In fact, the resolution was regarded by some as sufficiently weak that Congresswoman Ileana Ros-Lehtinen, the chairperson of the US House Foreign Affairs Committee, called on the US government to veto it, saying that the draft resolution “contains no sanctions, no restrictions on weapons transfers, and no calls for Assad to go” and “isn’t worth the paper it is printed on”.

Are China and Russia accomplices?
China and Russia, then, should be called to account for their complicity in allowing the bloodshed to continue. This is particularly scandalous behaviour by Russia, not only for its obstruction of an already-compromised UN Security Council resolution — but for its supply of arms to Assad that are used to massacre civilians, its political support for a regime engaged in crimes against humanity and its exculpatory cover for that regime.

Moreover, Assad should be brought to justice for crimes against his own people as the author of this mass atrocity and should not be given exculpatory immunity by Russia. It is not surprising that the Assad regime received Russia’s Foreign Minister Sergei Lavrov as a hero when he came to Damascus, while Russia’s Prime Minister Vladimir Putin warned against interference in the “internal affairs” of Syria.

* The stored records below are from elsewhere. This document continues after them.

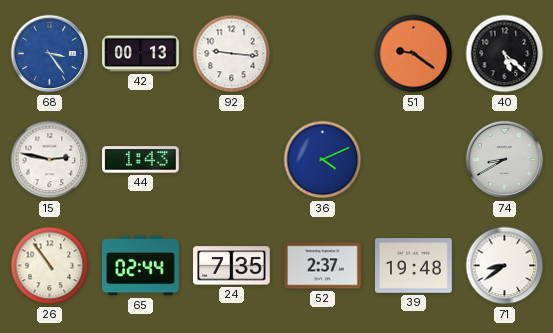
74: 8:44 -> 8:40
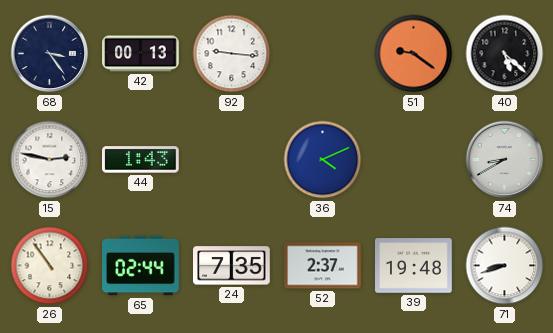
68 dial: blue -> navy
71: 8:39 -> 8:42
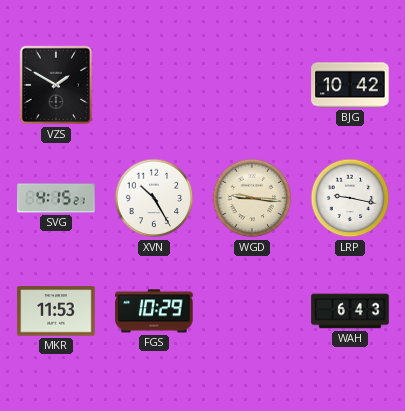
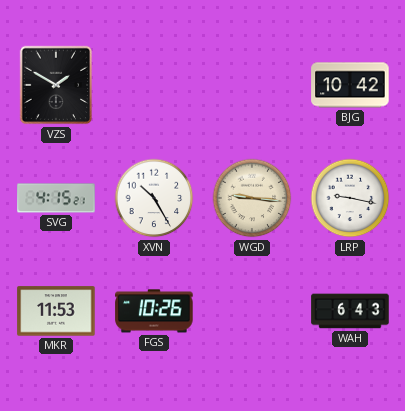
FGS: 10:29 -> 10:26
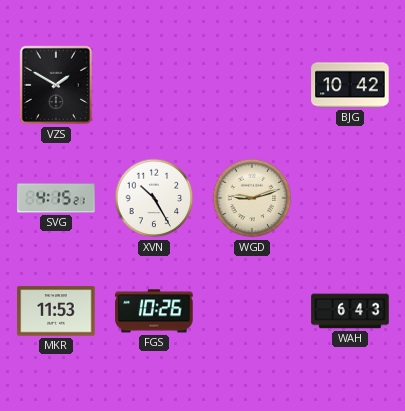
WGD: 9:16 -> 9:12
LRP: 9:17 -> none
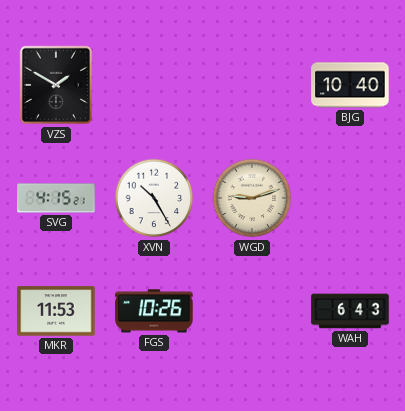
BJG: 10:42 -> 10:40
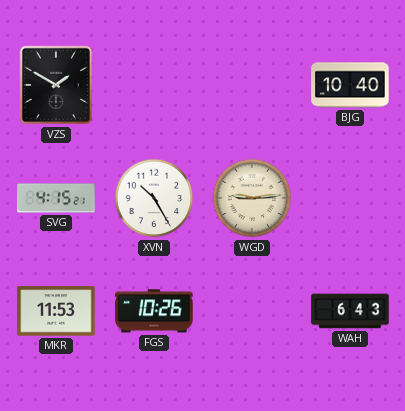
WGD: 9:12 -> 9:14
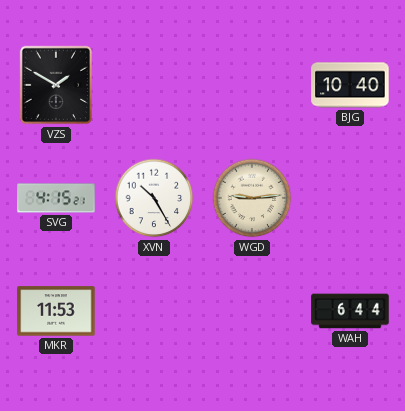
FGS: 10:26 -> none
WAH: 6:43 -> 6:44
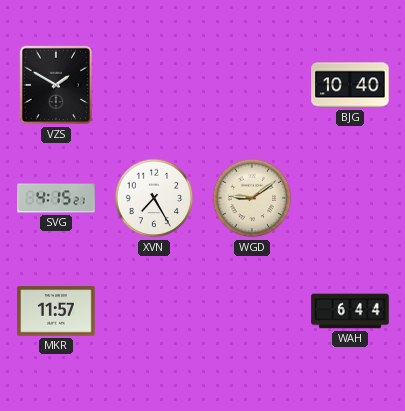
XVN: 10:25 -> 7:25
WGD: 9:14 -> 9:09
MKR: 11:53 -> 11:57
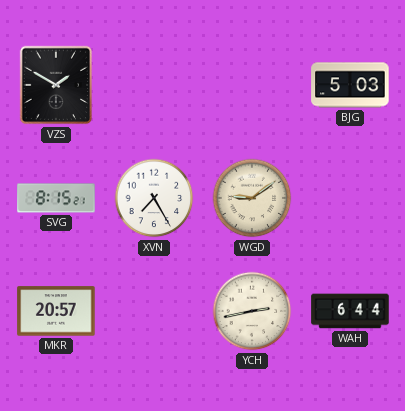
BJG: 10:40 -> 5:03
SVG: 4:15 -> 8:15
MKR: 11:57 -> 20:57
YCH: none -> 2:43
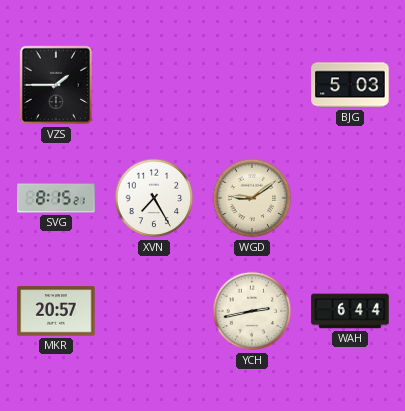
VZS: 1:50 -> 1:45
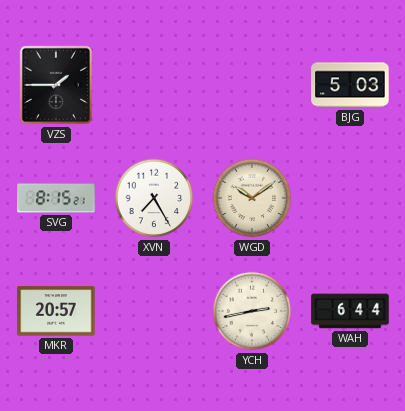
WGD: 9:09 -> 10:09
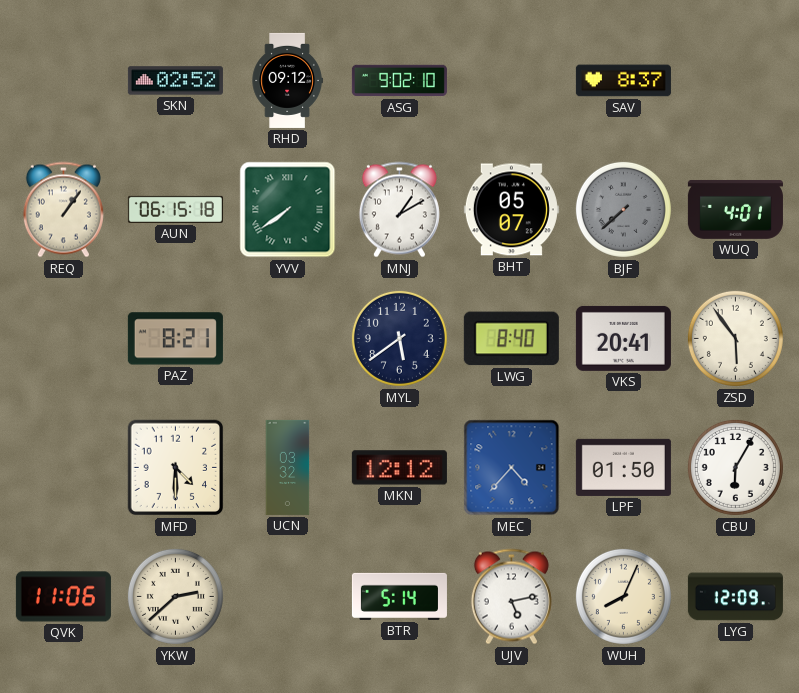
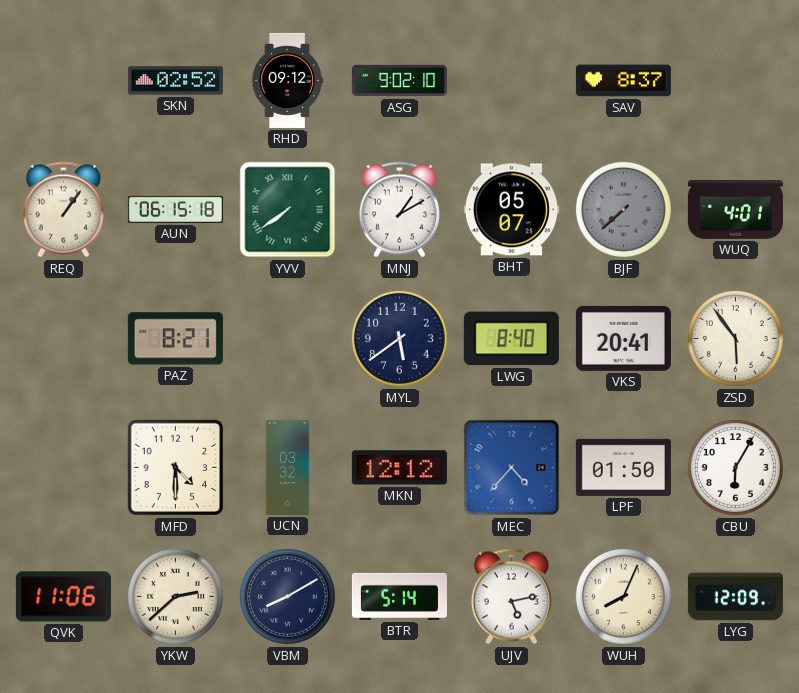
VBM: none -> 8:10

What remains beyond UN action under R2P — even if a security council resolution cannot be secured — is for an international “coalition of the willing” to act, as was done in the case of Kosovo, to stop the then-murderous Milosevic regime.

With 13 of the 15 members of the UN Security Council supporting the resolution — and with a rare international coalition comprising Canada, US, Europe, Turkey and the Arab League — the R2P should now find expression in collective action to ensure:

  • The deployment of an international protection force led by the Arab League
  • The provision of badly needed humanitarian assistance and relief
  • The withdrawal of Syrian tanks and troops to barracks
  • Support for the Syrian National Council, the nascent Syrian representative body

Other possible measures would include implementing worldwide travel bans and asset seizures; expanded economic and financial sanctions, including the sanctioning of the Syrian Central Bank; an arms embargo and banning of import of precious metals; and putting Syrian leaders on notice that they will be held responsible for their crimes.

As Ban Ki-moon once put it, “loss of time means more loss of lives”. It is our collective responsibility to ensure R2P is not empty rhetoric, but an effective instrument for preventing mass atrocity, for protecting people, and for securing human rights.

Tragically, we have not yet done what needs to be done, despite our having known the cruel and desperate reality of the situation on the ground in Syria for close to a year now.

The Economist ran a cover story headlined “Savagery in Syria” last April. No one can say we did not know.

Yet after all this brutality, we still do not have a protective UN Security Council resolution or equivalent protective action. If the Responsibility to Protect is to mean anything, it means acting here and acting now.

Irwin Cotler is a professor of law emeritus (McGill University), a member of the Canadian Parliament and a former minister of justice and attorney general of Canada. He is the co-editor of The Responsibility to Protect: The Promise of Stopping Mass Atrocities in our Time, a recent publication of Oxford University Press.